Corey Heim, the series leader entering the race, swept the first two stages with 77 laps led, but after a lap 98 restart, the No. 5 Toyota of Dean Thompson broke loose beneath Heim’s No. 11 Tundra at the exit from Turn 2 and ignited a wreck that severely damaged the trucks of Heim, Rajah Caruth, Layne Riggs and Matt Crafton.

Caruth, who was eliminated along with Heim, Thompson and Crafton, had started from the rear after scraping the wall during qualifying earlier in the day but had worked his way up to second by pitting for fresh tires midway through Stage 2.

“It’s real tight there off of (Turn) 2, and the 5 just kind of lost it there,” Caruth said after exiting the infield care center. “We had a really fast truck. We’ll get ‘em next time.”

Heim surrendered the series lead to Eckes and trails by 14 points.

Racing for the first time in a truck at Darlington, Kyle Busch was challenging Heim for the lead on lap 2 when his No. 7 Spire Motorsports Chevrolet snapped loose on the backstretch and nosed into the inside wall.

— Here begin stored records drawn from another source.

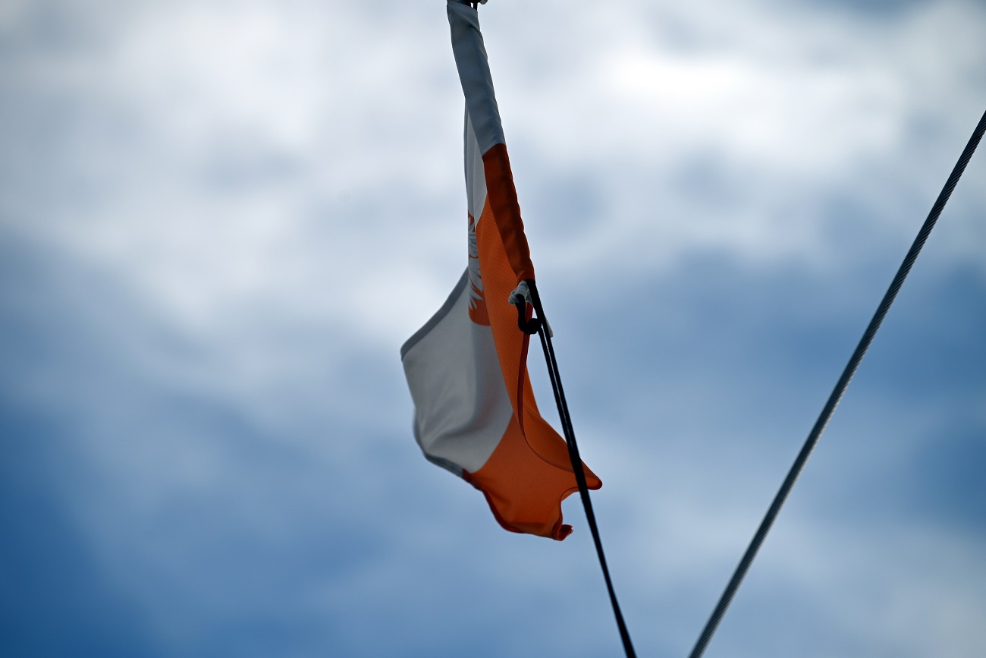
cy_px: 329
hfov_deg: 13.2
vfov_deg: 8.9
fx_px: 4245
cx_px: 493
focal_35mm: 155
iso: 100
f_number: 7.1
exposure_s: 1/1600
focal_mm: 155
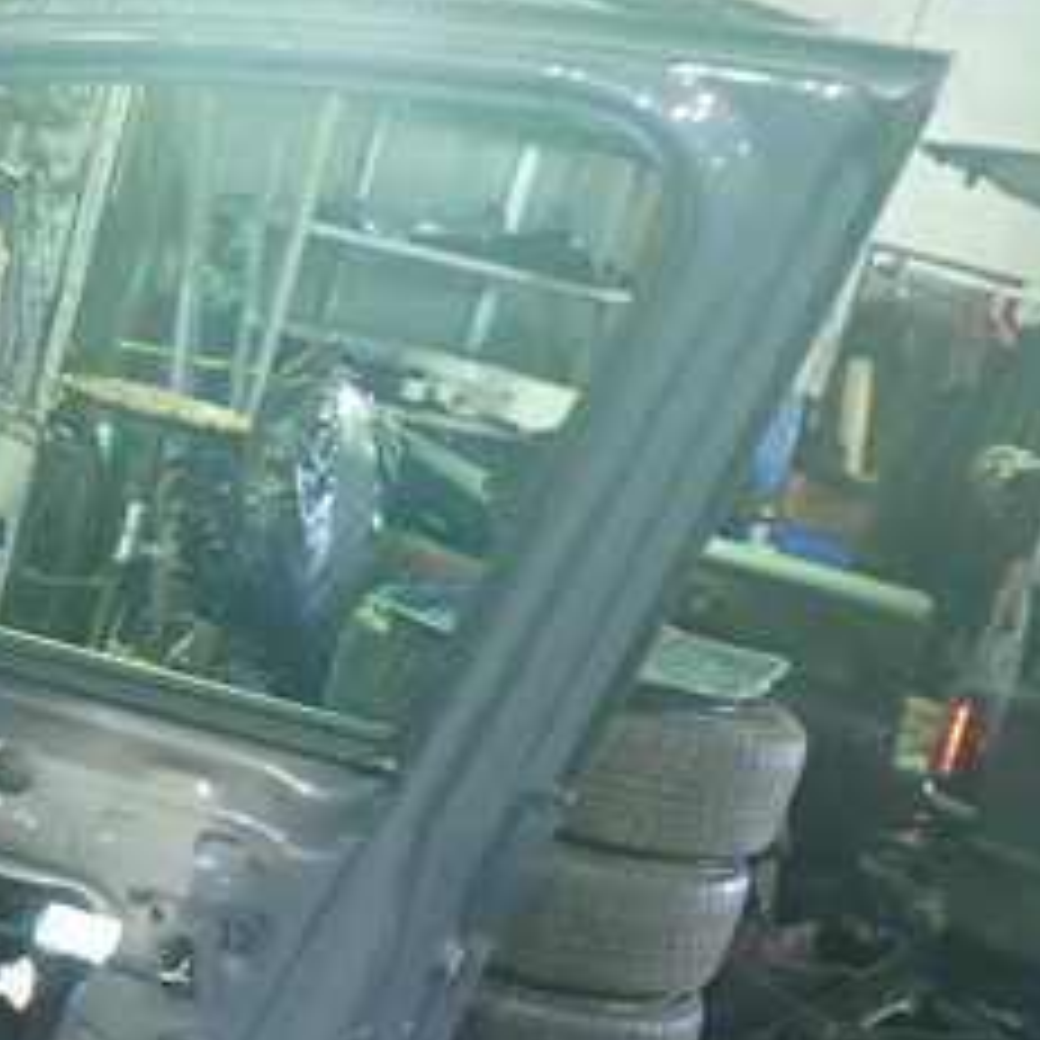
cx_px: -221
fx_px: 2345
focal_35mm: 69
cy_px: 774
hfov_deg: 22.9
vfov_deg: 24.7
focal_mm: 5.4
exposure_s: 1/30
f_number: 2.3
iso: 800
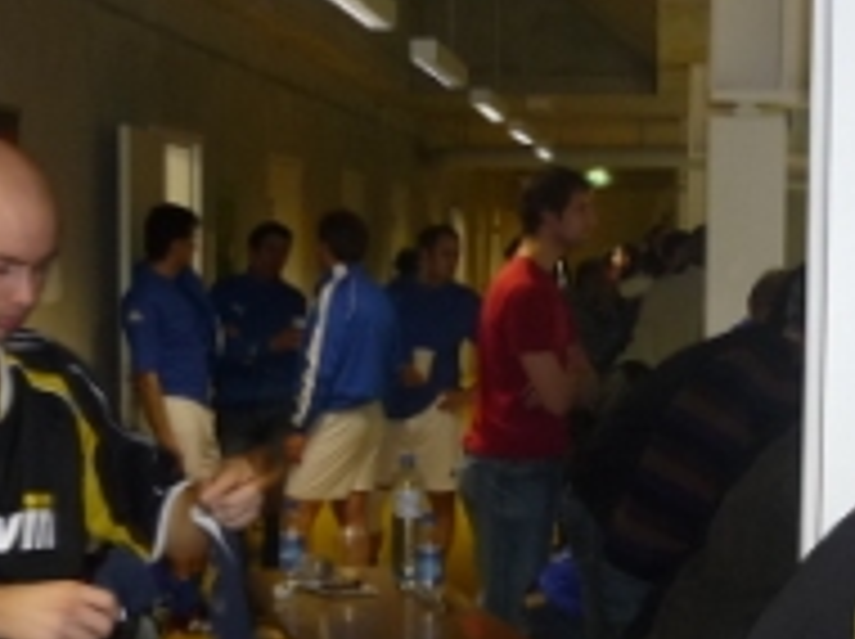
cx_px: 562
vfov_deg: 18.8
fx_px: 1924
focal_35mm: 78
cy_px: 454
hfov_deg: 24.9
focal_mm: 5.5
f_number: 2.8
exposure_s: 1/30
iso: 200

Busch lost seven laps on pit road as his crew tried to make repairs. After he returned to the action, Busch pounded the Turn 1 wall and exited the race in 32nd place.

That result marked a dubious distinction for the all-time Truck Series winner with 66 victories to his credit. Before Friday night, Busch had never finished last in a Truck Series race.

“The truck was wrecked — there’s no reason it should have been back on the racetrack,” Busch told FOX Sports’ Bob Pockrass after the second accident.